**DATASET EXCERPT:**
[Start of section]

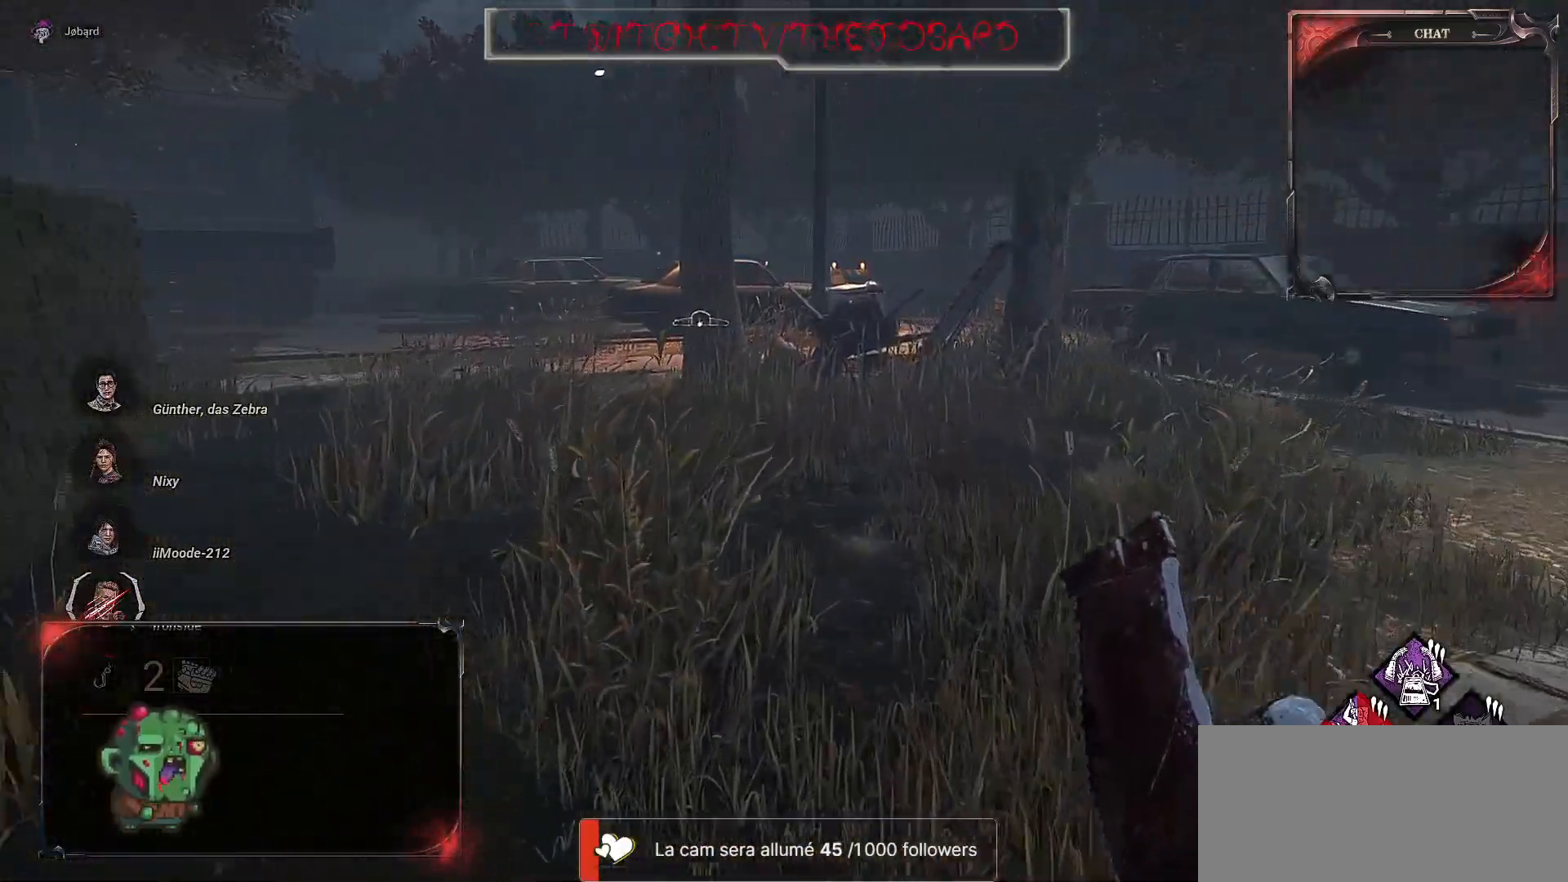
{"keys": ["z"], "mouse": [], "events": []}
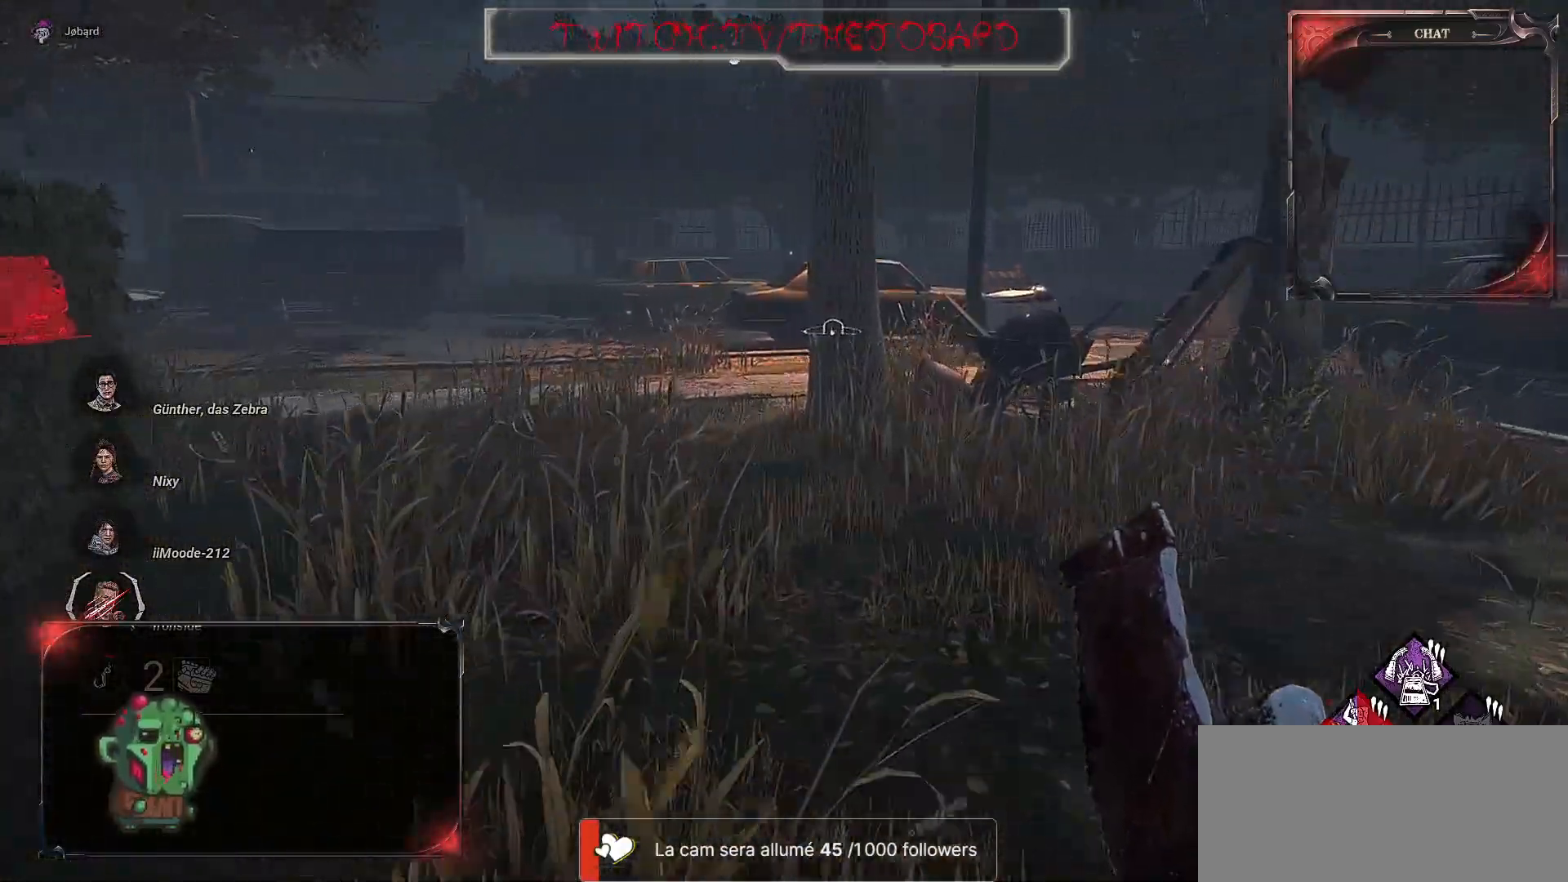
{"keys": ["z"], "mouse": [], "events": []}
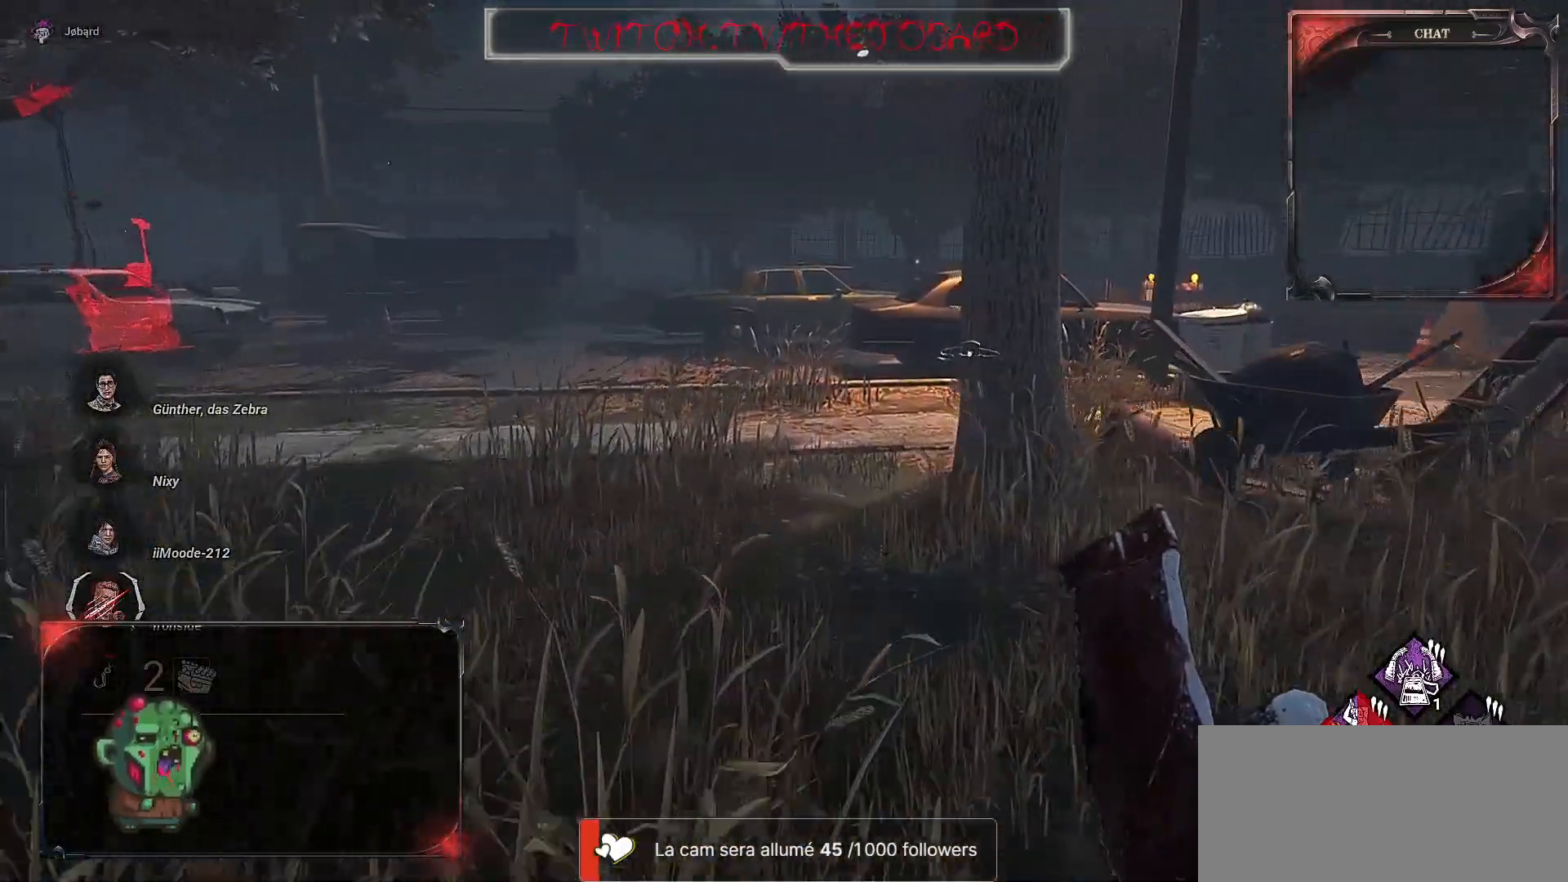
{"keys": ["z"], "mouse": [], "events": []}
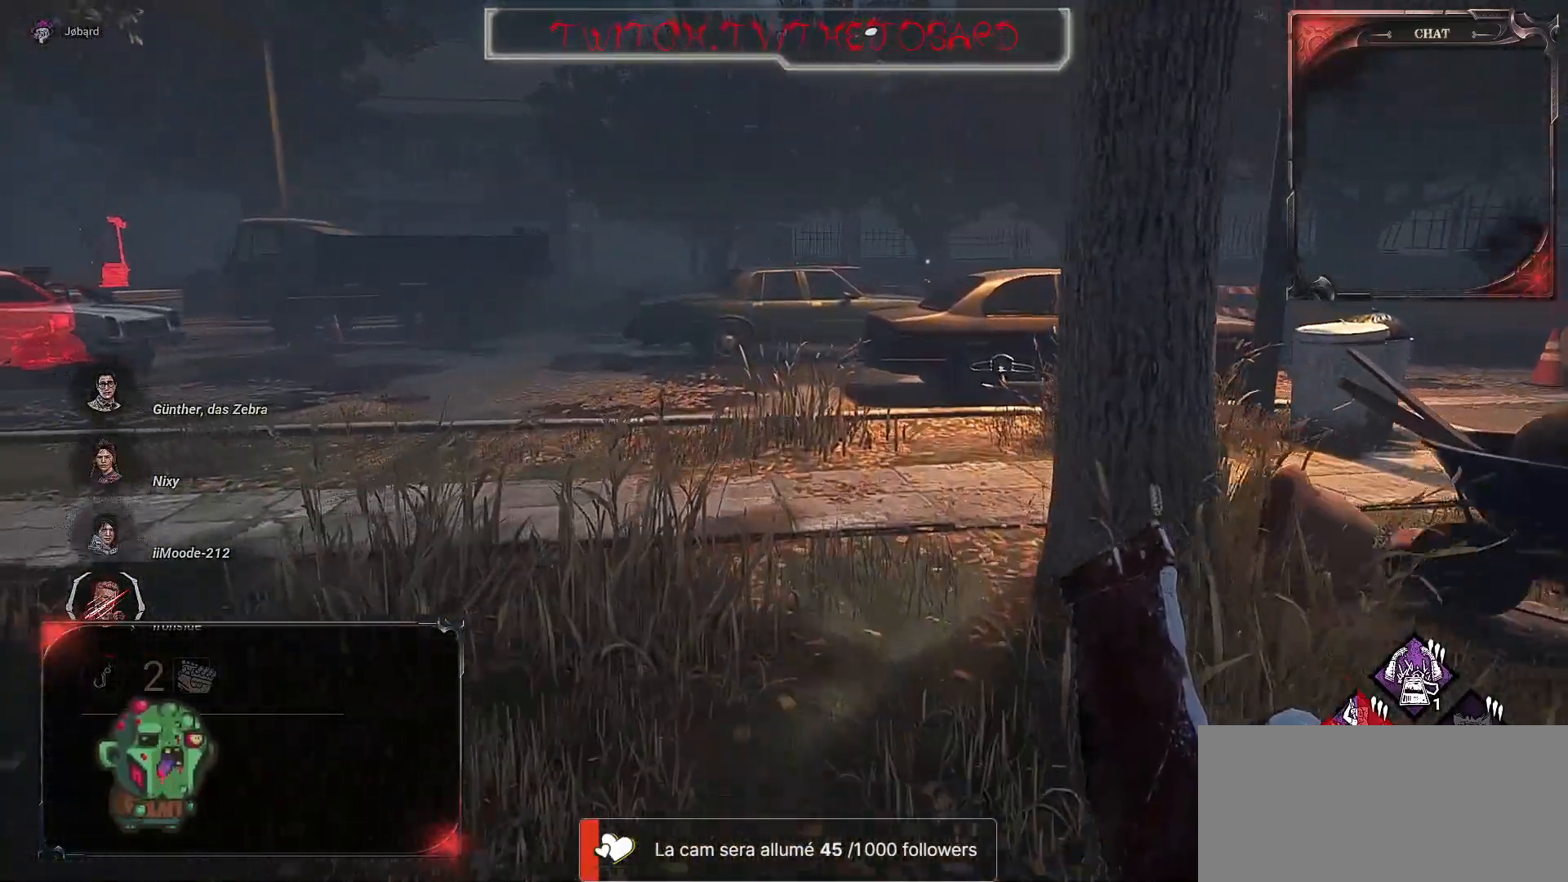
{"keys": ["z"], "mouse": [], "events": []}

[End of section]

In the copy, omit the pictures and give every line of the data exactly.

**OUTPUT OF THE TASK:**
{"keys": ["z"], "mouse": [], "events": []}
{"keys": ["z"], "mouse": [], "events": []}
{"keys": ["z"], "mouse": [], "events": []}
{"keys": ["z"], "mouse": [], "events": []}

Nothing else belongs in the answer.